Mauricio Melgar
Persona y derechos humanos
Tengo la firme intención de presentar a mis amigos lectores una serie de artículos que serán fruto de una serie de conversaciones con el doctor Luis Vales Ancona, en torno de algunos temas que han sido una preocupación recurrente a lo largo de varios años de amistad compartida; pero por ahora he decidido adelantarme y hablar, de modo unilateral, sobre un tema que él me propuso hace unos días (espero que no le moleste): “Los derechos y obligaciones de las personas con discapacidad”. En primer término quisiera decir (espero que no me arrojen jitomates) que, a mi juicio, los derechos humanos no existen o, por lo menos, no existen en sí; sino que emanan del cumplimiento cabal y oportuno de las propias obligaciones personales. Antes de ser quemado en la hoguera, debo hacer varias precisiones. Me explico: Suponte, querida contraparte de este ejercicio, que vives en un condominio donde cada inquilino tiene el derecho a ocupar un lugar de estacionamiento; pues bien, sólo puedes ejercer y disfrutar tal derecho si el resto de los vecinos cumplen la obligación personal de no estacionarse en el sitio que te corresponde a ti. Me parece que hasta aquí he sido claro.
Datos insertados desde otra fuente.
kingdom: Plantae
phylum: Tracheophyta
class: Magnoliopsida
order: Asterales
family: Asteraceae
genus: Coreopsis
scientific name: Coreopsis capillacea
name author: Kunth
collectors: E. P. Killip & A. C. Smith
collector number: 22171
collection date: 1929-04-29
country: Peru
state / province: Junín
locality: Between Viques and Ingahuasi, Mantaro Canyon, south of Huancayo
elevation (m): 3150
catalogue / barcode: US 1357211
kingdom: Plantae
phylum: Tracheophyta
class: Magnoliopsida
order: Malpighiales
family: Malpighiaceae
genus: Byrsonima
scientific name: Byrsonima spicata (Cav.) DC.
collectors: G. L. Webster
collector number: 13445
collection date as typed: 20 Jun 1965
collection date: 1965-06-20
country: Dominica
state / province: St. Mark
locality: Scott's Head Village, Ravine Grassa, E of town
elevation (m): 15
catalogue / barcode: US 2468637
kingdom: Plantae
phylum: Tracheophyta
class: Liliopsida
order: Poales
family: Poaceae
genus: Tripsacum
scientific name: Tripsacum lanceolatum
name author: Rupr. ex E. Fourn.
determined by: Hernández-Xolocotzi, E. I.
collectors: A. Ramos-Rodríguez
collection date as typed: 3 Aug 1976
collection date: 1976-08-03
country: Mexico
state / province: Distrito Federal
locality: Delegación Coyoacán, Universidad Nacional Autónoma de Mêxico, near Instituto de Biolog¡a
Ahora me ocuparé de hacer otra aclaración: Para hablar de obligaciones personales, es imprescindible decir algo a cerca de las implicaciones que tiene el hecho de ser persona. Este vocablo de origen griego resume la más grande aportación del pensamiento cristiano a la humanidad y fue tomado por los Padres de la Iglesia para explicar el misterio de la Trinidad (el Padre, el Hijo y el Espíritu Santo): Un solo Dios en tres personas y el punto toral de esta explicación es la dimensión relacional que existe en la Trinidad, es decir, que el Padre sólo es Padre en relación con el Hijo y el Hijo solamente lo es en relación con el Padre; mientras que el Espíritu es el fruto del Amor entre ambos, hecho persona. Entonces ahora queda claro que el ser persona implica permanecer abierto a la relación con el otro, con el prójimo, con el vecino; y esta relación obliga al respeto de los derechos y la libertad de los demás, que emanan del cumplimiento infalible de las propias obligaciones, sin importar si se vive con una discapacidad o no.